Результаты поиска занесены в таблицу ниже:
Число находок с E-value < 0,001 | 2 |
E-value лучшей находки | 6e-57 |
Название последовательности с лучшей находкой | embl:AL591982 Listeria monocytogenes strain EGD, complete genome segment 11/12 |
Координаты лучшей находки (от-до) | 82218-82793 |
Доля последовательности вашего белка, вошедшая в выравнивание с лучшей находкой | 98% |
Поиск гомологов некодирующих последовательностей программой BLASTN
Чтобы определить, сколько гомологов каждой из тРНК Bacillus subtilis находит программа BLASTN в геноме Listeria monocytogenes. Была запущена команда:
blastn -task blastn -query trna_bacsu.fasta -db lm_genome.fasta -evalue 1e-2 -outfmt "6" -out trna.txt
Число находок для каждой последовательности было посчитано с помощью скрипта, содержащего следующие строки:
grep -c BSn5_t00000 trna.txt >> trna.xls
В котором t00000-номер тРНК. Результаты представлены в файле.

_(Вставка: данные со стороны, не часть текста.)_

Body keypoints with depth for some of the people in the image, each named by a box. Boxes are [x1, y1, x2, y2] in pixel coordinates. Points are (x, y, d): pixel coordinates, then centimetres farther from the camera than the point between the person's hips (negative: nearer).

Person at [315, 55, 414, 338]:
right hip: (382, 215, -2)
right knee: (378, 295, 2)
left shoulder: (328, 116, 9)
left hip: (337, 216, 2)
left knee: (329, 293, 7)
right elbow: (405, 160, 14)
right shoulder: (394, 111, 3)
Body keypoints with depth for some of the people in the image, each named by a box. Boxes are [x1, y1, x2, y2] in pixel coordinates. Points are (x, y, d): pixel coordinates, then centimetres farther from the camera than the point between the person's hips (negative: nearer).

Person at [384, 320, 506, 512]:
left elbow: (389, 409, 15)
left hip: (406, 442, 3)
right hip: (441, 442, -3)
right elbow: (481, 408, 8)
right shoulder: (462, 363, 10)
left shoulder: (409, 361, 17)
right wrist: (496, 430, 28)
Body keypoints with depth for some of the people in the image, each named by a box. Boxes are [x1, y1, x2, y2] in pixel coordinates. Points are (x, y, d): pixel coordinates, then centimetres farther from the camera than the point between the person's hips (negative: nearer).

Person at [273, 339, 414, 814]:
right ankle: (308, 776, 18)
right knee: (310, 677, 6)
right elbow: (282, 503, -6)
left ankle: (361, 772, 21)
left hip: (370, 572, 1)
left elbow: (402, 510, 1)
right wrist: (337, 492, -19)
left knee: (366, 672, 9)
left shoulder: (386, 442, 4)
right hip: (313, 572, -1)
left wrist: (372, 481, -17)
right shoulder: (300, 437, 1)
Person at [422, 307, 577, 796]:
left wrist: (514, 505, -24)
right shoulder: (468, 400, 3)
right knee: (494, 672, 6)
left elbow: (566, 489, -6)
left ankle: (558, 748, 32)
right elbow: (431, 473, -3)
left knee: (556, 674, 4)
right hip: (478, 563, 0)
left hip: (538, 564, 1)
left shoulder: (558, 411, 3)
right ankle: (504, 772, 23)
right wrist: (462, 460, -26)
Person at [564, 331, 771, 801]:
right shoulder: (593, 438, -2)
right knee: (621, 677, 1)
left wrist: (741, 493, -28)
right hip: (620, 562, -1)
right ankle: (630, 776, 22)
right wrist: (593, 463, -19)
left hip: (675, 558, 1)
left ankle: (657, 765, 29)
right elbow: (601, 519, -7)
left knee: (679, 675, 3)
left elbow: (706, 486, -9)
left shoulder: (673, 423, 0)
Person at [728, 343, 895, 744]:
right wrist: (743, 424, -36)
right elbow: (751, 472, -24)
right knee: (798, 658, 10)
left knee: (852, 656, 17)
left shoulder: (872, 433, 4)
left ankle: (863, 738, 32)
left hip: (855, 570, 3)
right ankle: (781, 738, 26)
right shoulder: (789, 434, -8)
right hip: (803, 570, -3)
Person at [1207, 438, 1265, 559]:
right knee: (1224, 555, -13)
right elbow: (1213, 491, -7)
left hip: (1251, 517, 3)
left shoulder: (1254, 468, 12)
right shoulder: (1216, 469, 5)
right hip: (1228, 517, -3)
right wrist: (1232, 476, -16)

Поиск гомологов при изменённых параметрах программы BLASTN
Проделали то же самое, но с другими параметрами программы: -reward и -penalty, в отличие от стандартных значений, изменены на -reward 5 и -penalty -4, а также параметры -gapopen и -gapextend изменены на -gapopen 10 и -gapextend 6:
blastn -task blastn -query trna_bacsu.fasta -db lm_genome.fasta -evalue 1e-2 -outfmt "6" -out trna1.txt -reward 5 -penalty -4 -gapopen 10 -gapextend
Запустили программу с измененными параметрами, но теперь -word_size изменен на минимальное возможное значение:
blastn -task blastn -query trna_bacsu.fasta -db lm_genome.fasta -evalue 1e-2 -outfmt "6" -out trna2.txt -reward 5 -penalty -4 -gapopen 10 -gapextend 6 -word_size 4
Результаты представлены в том же файле.
Анализ результатов
Как видно из таблицы, с каждым последующим изменением параметров программы число находок для каждой последовательности тРНК увеличивается, что, вероятно, связано с уменьшением селективности и нахождением более далёких гомологов.
Было построено выравнивание по алгоритму needle для tRNA-Gln BSn5_t20894 и его предположительного гомолога найденного только при поиске с параметром -word_size 4 (embl|AL591983|AL591983 с координатами 41694-41627 обратная цепь):
#======================================= # # Aligned_sequences: 2 # 1: BSn5_t20894 # 2: AL591983 # Matrix: EDNAFULL # Gap_penalty: 10.0 # Extend_penalty: 0.5 # # Length: 71 # Identity: 47/71 (66.2%) # Similarity: 47/71 (66.2%) # Gaps: 3/71 ( 4.2%) # Score: 151.0 # # #======================================= BSn5_t20894 1 tgggctatagccaagcggtaaggcaatggactttgactccgtgatcgttg 50 |.||.|||||||||.|||||||||..||.||...|..||.|.|||...| AL591983 1 -gcgccatagccaagtggtaaggcagaggtctgcaaaacctttatcaccg 49 BSn5_t20894 51 gttcgaatccagctagcccag 71 ||||.|||||.|.|.||.| AL591983 50 gttcaaatccggttggcgc-- 68
Выравнивание не очень хорошее, поскольку этот участок соответствует tRNA-Cys (согласно аннотации EMBL:AL591983), а не tRNA-Gln.